According to the date on the clinker the Scythe Maker’s House was built in 1600, when it belonged to the prince’s Upper Ironworks. When the ironworks closed down the building was purchased and enlarged by the scythe maker Jan Michal Hartel, who also made wire and tools there. Apart form a few short periods, the building belonged to the Hartl family until 1812, i.e. until the Scythe Maker’s House was sold to Jan Heinrich, the ranger of the Teutonic Order. In 1845 the ownership of the Scythe Maker’s House was transferred to Josefa Langrová, the owner of the neighbouring mill. In 1898 the site passed into the hands of the miller Anton Frank, who also rented it out (in 1921 the building was home to the families of a wheelwright, a sawmill hand and a coachman). The Frank family owned the Scythe Maker’s House until 1945, when it was signed over to Josef and Jarmila Pelánový. In 1974 the building was bought by the District Regional History Museum in Bruntál, which planned to use it as a recreation facility for its employees, although its exceptional structural and heritage value predestined it to be a museum with exhibitions of rural housing and forestry. The housing exhibition on the ground floor consists of an apartment – life tenancy flat, containing a bedroom and living room, with the forester's household upstairs with a study, bedroom, kitchen and grandmother's room. The forestry exhibitions, presenting forest cultivation and protection and the history of forestry, are situated on the 2nd floor of the building.

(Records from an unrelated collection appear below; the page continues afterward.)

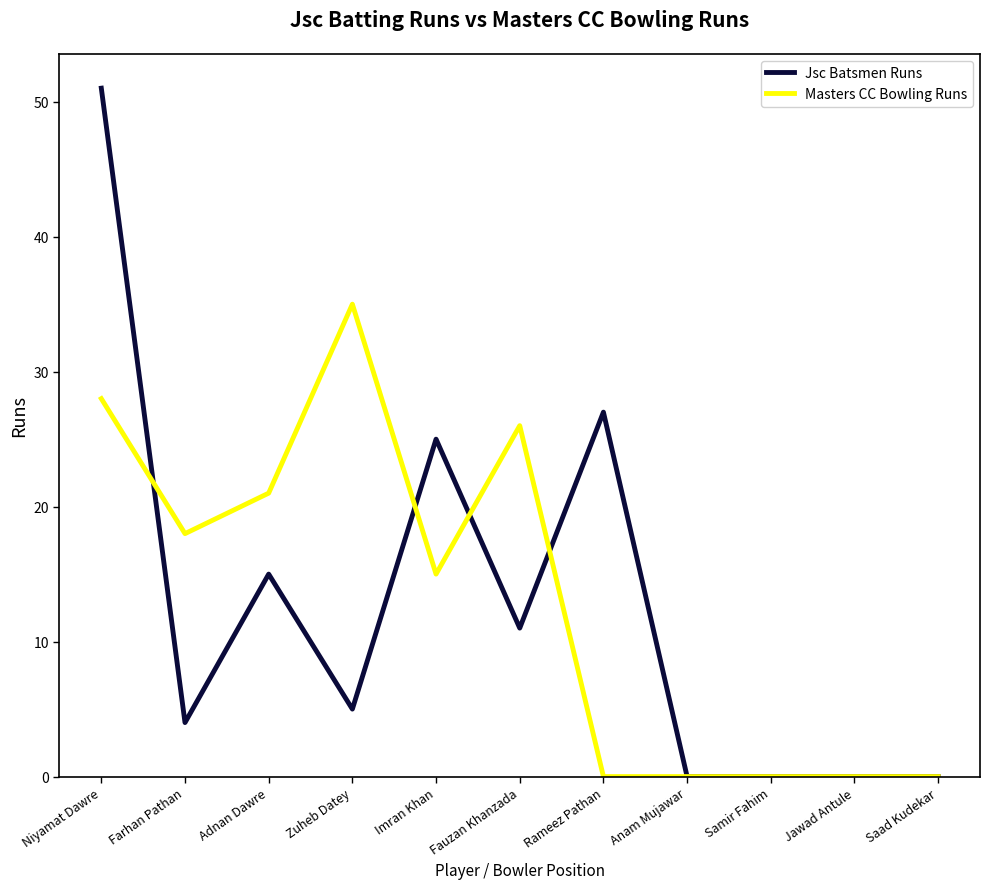

What position from the left is Farhan Pathan?

2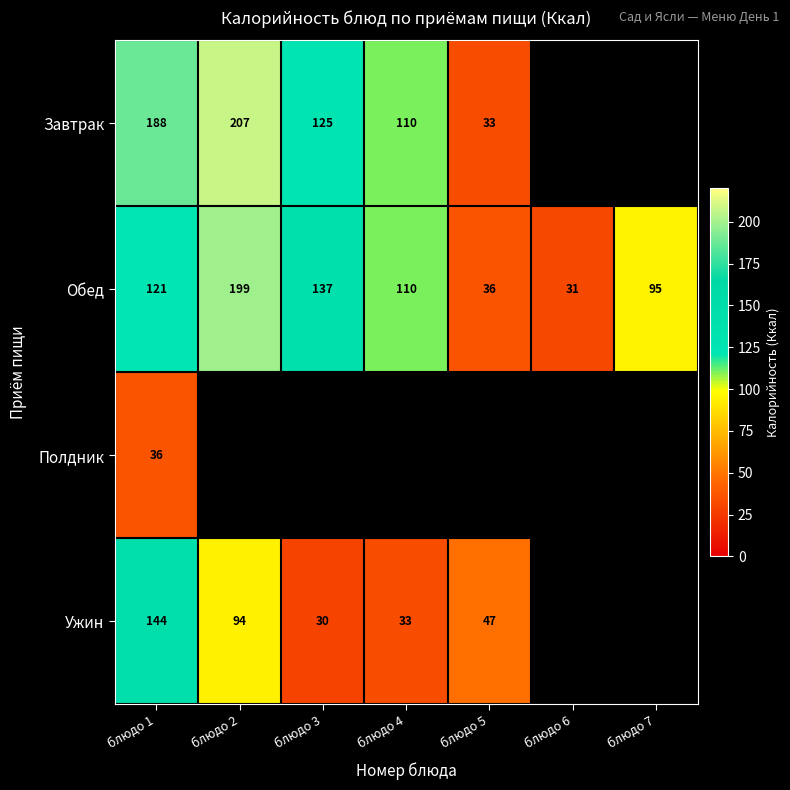

Rank the series at блюдо 1 from lowest to highest value.

Полдник, Обед, Ужин, Завтрак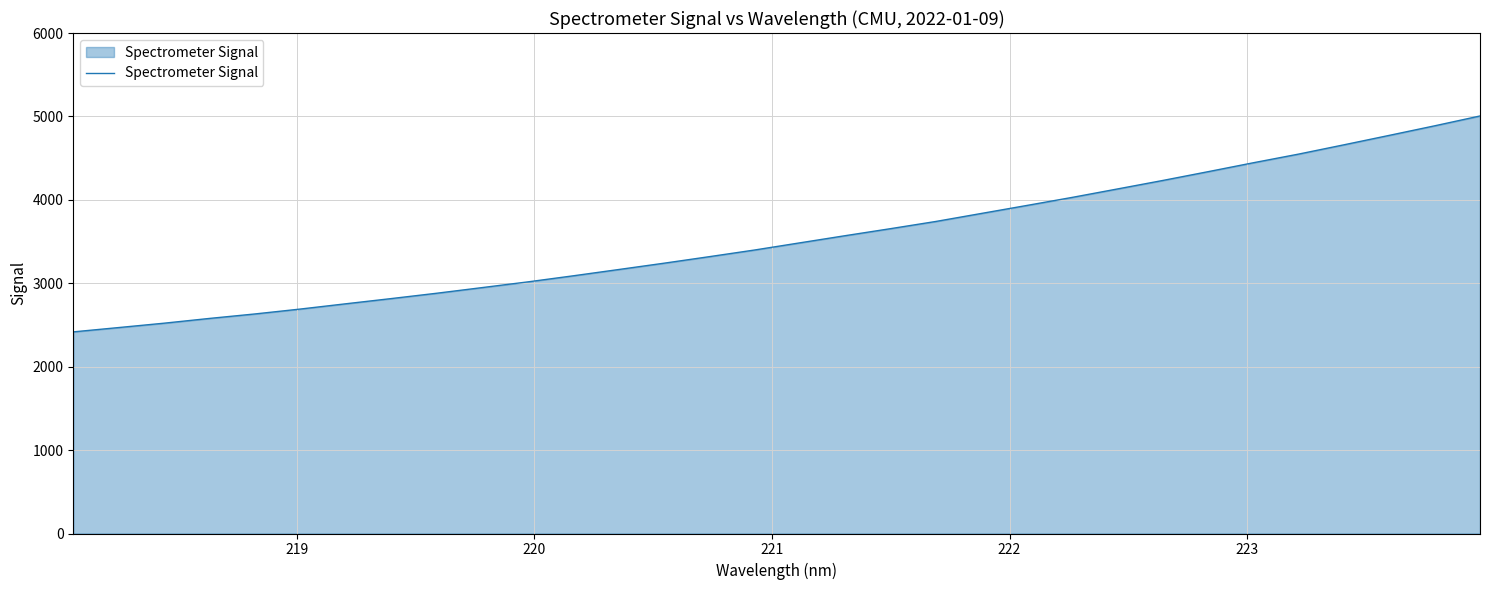

What is the maximum value shown in the chart?

5005.6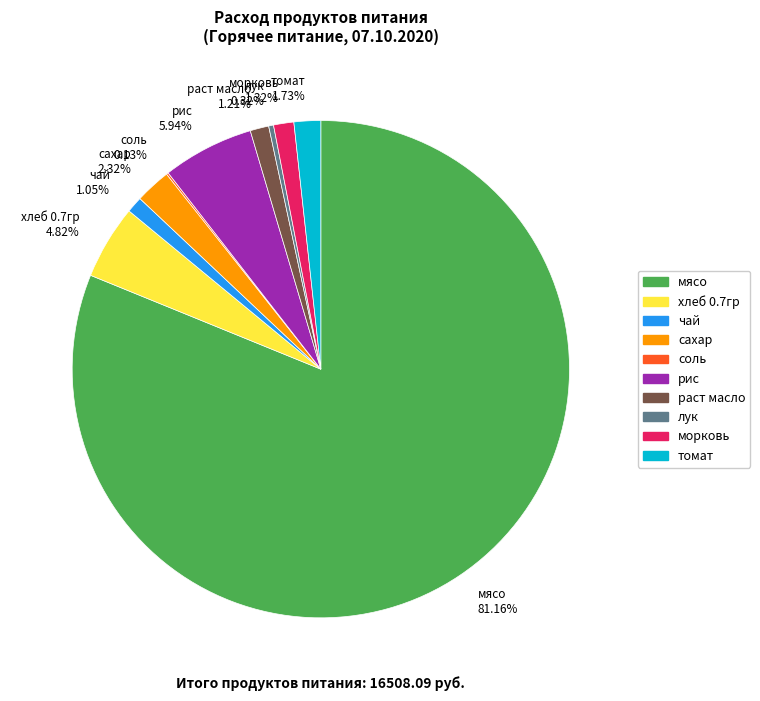

Approximately how many times larger is the value at сахар 2.32% compared to хлеб 0.7гр 4.82%?

0.5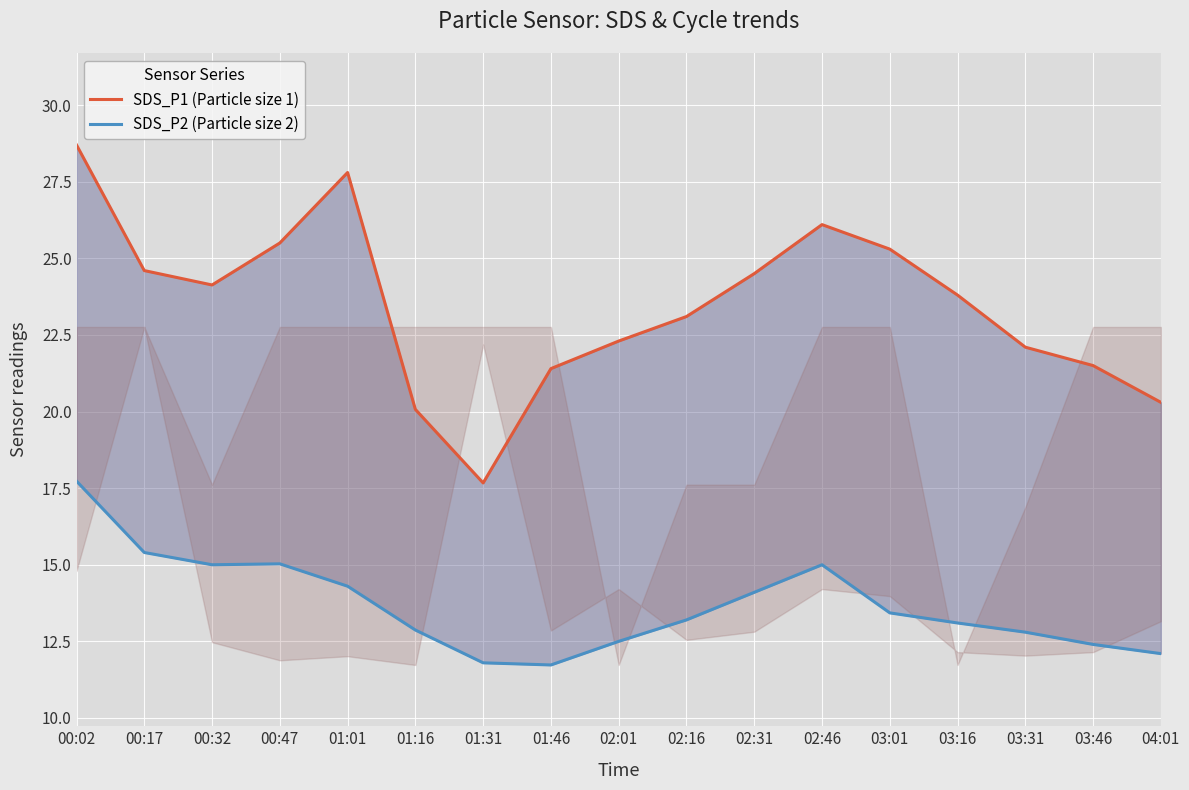

What position from the left is 04:01?

17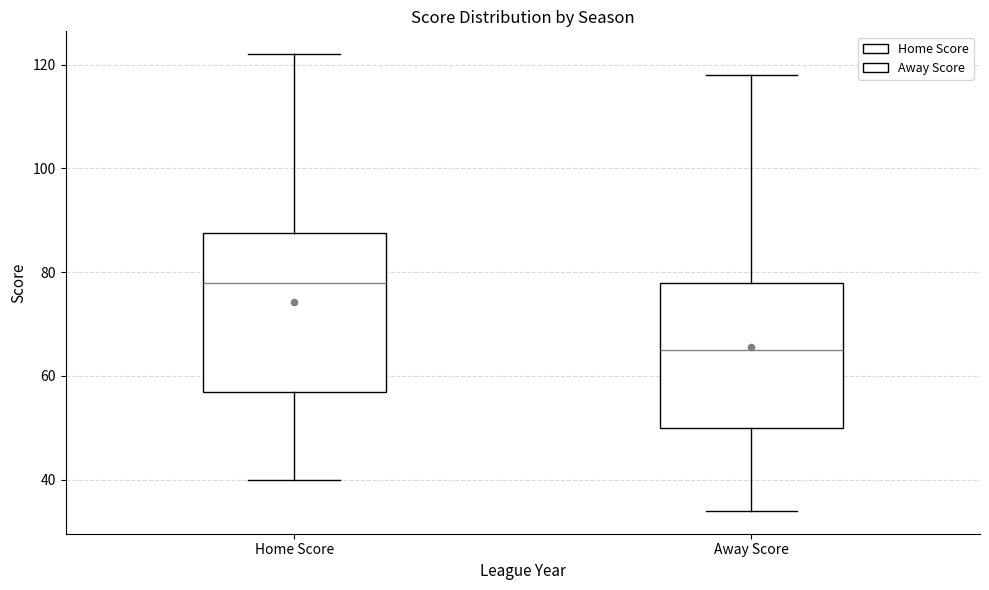

Where is the lower edge of the box for Away Score on the y-axis? The values are not printed on the chart, so give them approximately, as read against the axis.

50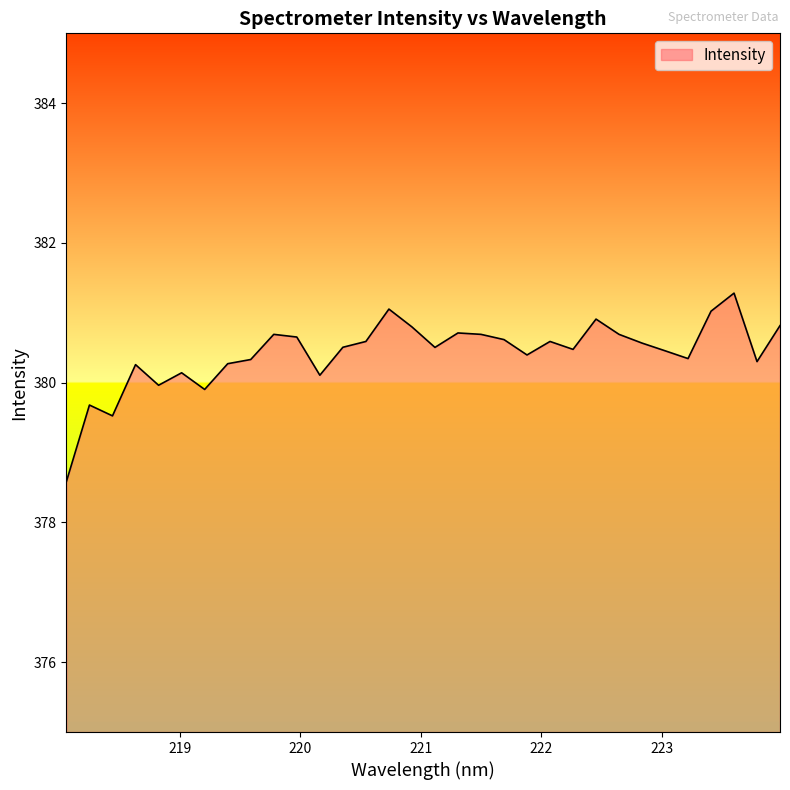

What is the difference between the maximum and minimum values?

2.7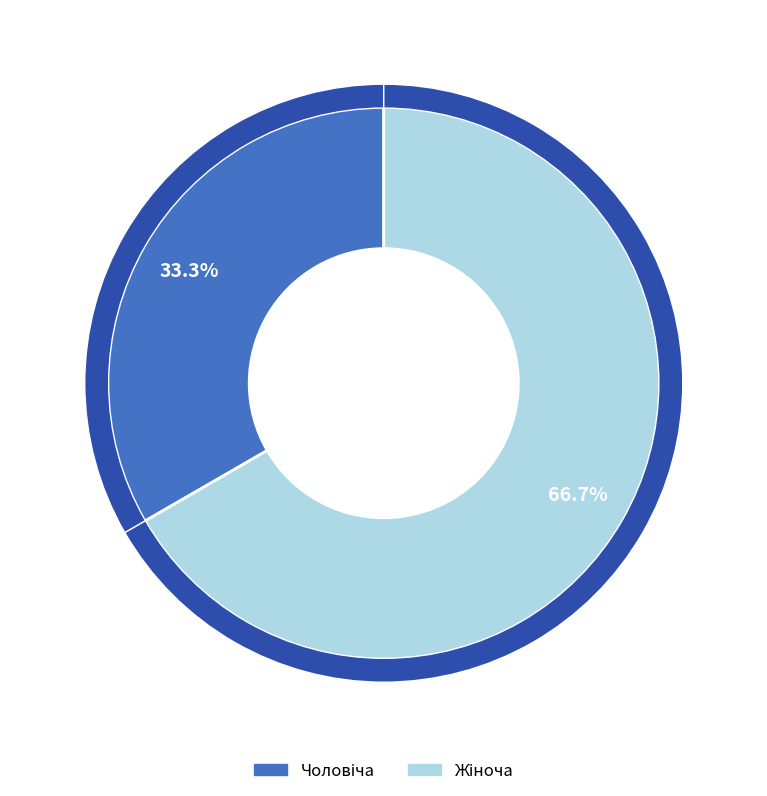

What is the total percentage of Жіноча and Чоловіча?

100.0%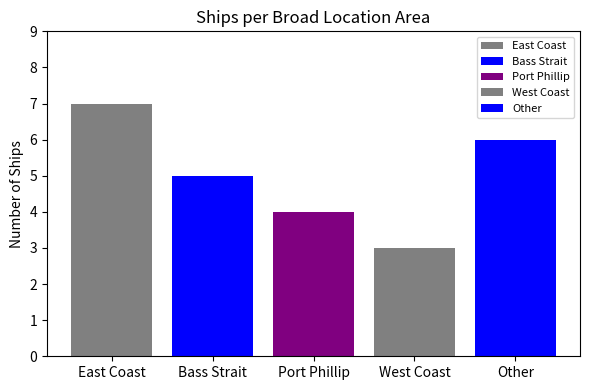

Count the number of categories in the chart.

1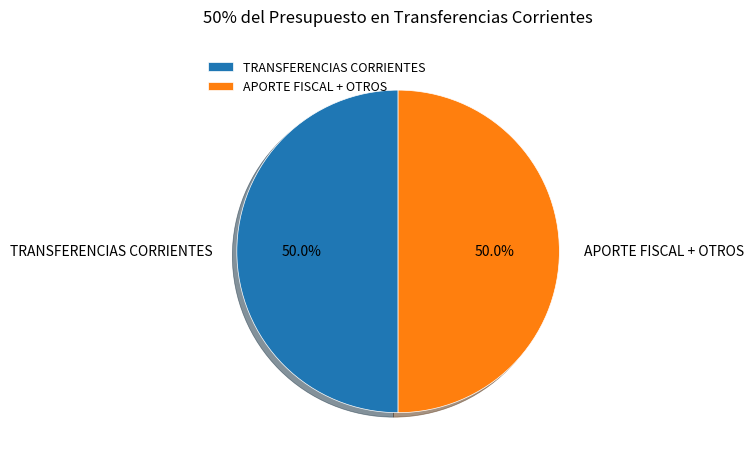

To the nearest percent, what is the difference between the largest and smallest slice percentages?

0%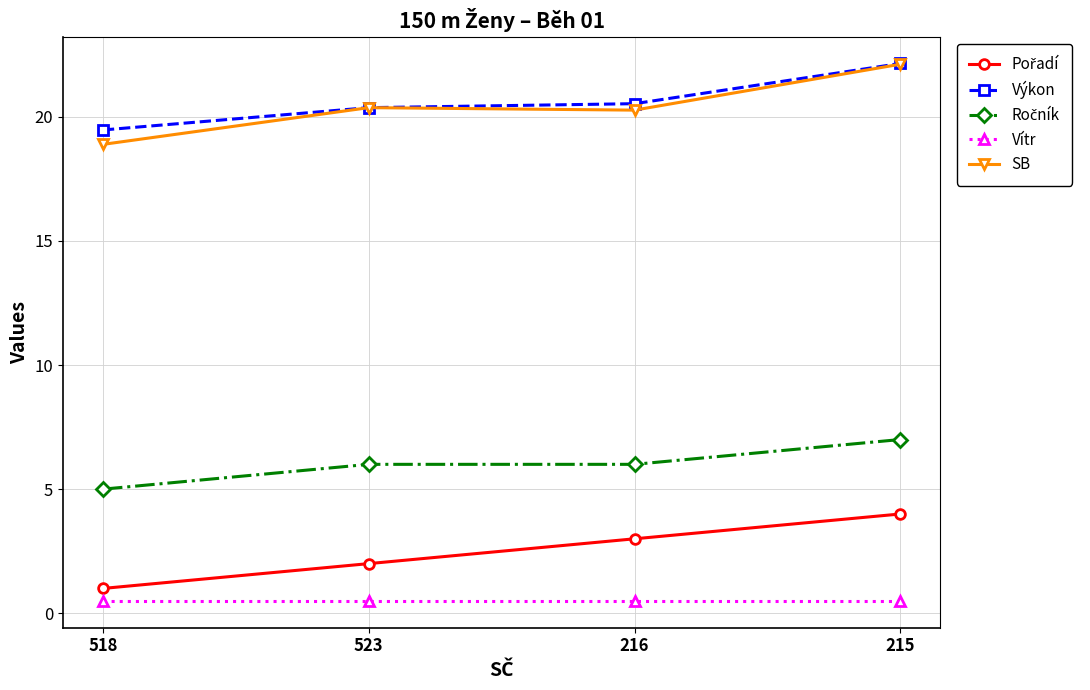

What is the highest value of the Vítr series?

0.5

The former Scythe Maker’s House in Karlovice is unique in terms of its architecture, shape and layout. The other buildings to have been preserved at the site are a brick shed, and a barn built onto the granary. This contains exhibitions of farming tools and implements that give a clear picture of life and work in the village in the past, as well as a herb attic. The site also includes a garden.